Evolfo is the sound that breaks through the fuzz on the low end of your radio dial and echoes out the back door of a pink neon lit bar. Mainstays of New York City’s clubs and DIY spaces, as well as the finest basement venues coast to coast, Evolfo has cut adventurous tracks through the U.S., gaining initiates and devotees every time they cram onto a stage and deliver their raucous live show. Last of the Acid Cowboys, the band’s debut LP, melts down decades worth of eclectic and bizarro records and puts on wax a house shaking mix of garage rock, psych soul, spiritual funk and ecstatic freakout. Like the faithful crate-diggers who have come before them, Evolfo mined the past for sounds and grooves that history left on the shelf. When they breathe their smoke into these forms, it produces something new.
“The process of writing and recording The Last of the Acid Cowboys was a lot of unlearning for me. My main focus was trying to reconnect with the untainted excitement I had for music as a teenager. Every artist I look up to defies categorization and I think that’s because they all concern themselves solely with making the music, and not labeling it from the get go,” said keyboardist and vocalist Rafferty Swink. “It might sound obvious, but these limitations are hammered into your head as an unknown artist and it’s only after you put both middle fingers up that you can make something real.”
With a guitar sound soaked in the gunk that drips down from an elevated subway train and a fire-breathing horn section, this Brooklyn septet plays garage-soul with the force of the Devil’s belly laugh and the groove of a New Orleans second line. They’re The Stooges playing along to Bitches Brew; Shuggie Otis soundtracking a Spaghetti Western; “Louie Louie” and a bottle of champagne.
In 2011 the rag tag group of seven music students, representing both coasts and the Great Midwest, came together in Boston, MA. They originally called themselves Evolfo Doofeht, a reversal of “the food of love,” Shakespeare’s famous description of music from “Twelfth Night.” Headed by guitarist and vocalist Matt Gibbs, the band had one goal: play with energy and bombast. They cut their teeth on the basement party circuit and earned a reputation for playing bacchanalian live shows. The crew wrote songs about gypsies and demons and quickly became local favorites, netting a Boston Music Award and inspiring Sound of Boston to proclaim “It’s hard, almost impossible, to listen to Evolfo Doofeht without feeling the urge to dance.” Now these boys are young men, they’ve traded Boston for Brooklyn, and they’re simply called, Evolfo.

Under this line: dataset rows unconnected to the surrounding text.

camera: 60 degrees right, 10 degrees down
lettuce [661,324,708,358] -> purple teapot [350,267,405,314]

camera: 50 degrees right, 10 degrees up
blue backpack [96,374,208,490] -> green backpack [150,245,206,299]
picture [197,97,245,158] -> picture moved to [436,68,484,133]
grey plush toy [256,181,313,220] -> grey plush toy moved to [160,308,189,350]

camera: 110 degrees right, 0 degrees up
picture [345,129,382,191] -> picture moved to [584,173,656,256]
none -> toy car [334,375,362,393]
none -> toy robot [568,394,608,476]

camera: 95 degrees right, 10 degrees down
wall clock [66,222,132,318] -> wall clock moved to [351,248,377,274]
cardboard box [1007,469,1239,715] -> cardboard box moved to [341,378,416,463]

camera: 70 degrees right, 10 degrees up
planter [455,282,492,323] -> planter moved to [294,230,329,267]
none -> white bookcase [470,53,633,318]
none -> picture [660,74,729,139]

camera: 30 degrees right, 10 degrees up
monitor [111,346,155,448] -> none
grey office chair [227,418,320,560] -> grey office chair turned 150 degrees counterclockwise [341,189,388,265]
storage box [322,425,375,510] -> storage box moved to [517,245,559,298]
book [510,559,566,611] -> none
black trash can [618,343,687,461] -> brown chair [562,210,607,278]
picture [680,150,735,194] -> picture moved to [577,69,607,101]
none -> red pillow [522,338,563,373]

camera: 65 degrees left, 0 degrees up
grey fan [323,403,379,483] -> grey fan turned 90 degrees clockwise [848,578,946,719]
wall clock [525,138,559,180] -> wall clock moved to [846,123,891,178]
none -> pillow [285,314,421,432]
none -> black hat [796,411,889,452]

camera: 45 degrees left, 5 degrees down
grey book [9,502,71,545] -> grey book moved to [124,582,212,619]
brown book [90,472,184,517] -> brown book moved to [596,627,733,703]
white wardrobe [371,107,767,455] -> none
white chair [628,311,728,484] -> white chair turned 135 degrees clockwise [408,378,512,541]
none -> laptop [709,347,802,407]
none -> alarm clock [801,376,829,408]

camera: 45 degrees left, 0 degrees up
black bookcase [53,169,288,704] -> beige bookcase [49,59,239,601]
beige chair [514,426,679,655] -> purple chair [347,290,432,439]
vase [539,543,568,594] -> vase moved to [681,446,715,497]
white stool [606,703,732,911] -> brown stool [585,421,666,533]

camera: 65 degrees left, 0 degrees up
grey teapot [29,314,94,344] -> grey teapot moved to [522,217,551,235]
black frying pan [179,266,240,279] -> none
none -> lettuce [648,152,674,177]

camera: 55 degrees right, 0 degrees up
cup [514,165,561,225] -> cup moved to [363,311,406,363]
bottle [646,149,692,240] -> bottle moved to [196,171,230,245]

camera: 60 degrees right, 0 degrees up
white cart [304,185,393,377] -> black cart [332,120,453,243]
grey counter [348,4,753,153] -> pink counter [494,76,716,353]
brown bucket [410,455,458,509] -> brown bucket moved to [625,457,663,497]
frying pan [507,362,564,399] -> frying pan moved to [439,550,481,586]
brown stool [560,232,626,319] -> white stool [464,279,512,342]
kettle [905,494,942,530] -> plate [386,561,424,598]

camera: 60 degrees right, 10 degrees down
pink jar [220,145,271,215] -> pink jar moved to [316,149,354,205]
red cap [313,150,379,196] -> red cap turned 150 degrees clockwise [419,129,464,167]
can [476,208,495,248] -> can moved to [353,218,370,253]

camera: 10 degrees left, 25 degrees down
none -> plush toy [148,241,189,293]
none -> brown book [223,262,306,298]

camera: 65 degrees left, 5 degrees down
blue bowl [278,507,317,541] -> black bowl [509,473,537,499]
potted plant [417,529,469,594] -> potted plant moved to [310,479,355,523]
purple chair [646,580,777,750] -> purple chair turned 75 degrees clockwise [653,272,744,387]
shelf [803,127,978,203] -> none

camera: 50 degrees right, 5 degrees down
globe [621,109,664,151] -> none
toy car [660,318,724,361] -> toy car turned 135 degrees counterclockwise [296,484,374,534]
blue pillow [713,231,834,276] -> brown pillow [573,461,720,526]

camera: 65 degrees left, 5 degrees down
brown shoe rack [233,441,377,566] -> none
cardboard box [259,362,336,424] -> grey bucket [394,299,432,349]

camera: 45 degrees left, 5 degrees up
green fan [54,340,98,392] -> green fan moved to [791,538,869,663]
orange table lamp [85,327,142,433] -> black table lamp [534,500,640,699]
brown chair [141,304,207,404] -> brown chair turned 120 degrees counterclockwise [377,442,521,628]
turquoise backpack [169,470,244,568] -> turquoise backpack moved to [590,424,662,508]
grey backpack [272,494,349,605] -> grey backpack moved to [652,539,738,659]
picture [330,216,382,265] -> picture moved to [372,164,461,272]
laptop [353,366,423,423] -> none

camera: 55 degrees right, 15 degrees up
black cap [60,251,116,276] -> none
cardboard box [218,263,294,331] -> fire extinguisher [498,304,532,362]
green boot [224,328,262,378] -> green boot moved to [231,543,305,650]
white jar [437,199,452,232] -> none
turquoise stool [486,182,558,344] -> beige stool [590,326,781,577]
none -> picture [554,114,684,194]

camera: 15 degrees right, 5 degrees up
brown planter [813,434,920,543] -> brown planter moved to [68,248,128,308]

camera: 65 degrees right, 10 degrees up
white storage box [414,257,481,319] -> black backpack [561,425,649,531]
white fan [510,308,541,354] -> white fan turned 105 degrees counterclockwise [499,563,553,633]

In a few short years together, Evolfo have drawn the attention of indie rock tastemakers with their songs being selected for several films and television shows, inclusion on Spotify playlists and praise from media outlets like Impose Magazine who declared, “you fall into the depths of the lyrics within seconds,” and Speak Into My Good Eye who called the band, “raucous, dark, sinister, with a warm-psych-soul energy.”
Since their inception, Evolfo has been known for their performances and the band looks to keep developing. “I want the show to go above and beyond. I want to be on bigger stages consistently where we can experiment with the spectacle and the sound to their fullest extent,” said Gibbs. “My favorite thing about my band is that it’s what I do for fun. I live for the tours and I look forward to these shows more than anything else.”
Evolfo carries the essence of weird and raw music forward, one sweaty dance floor at a time. Play on.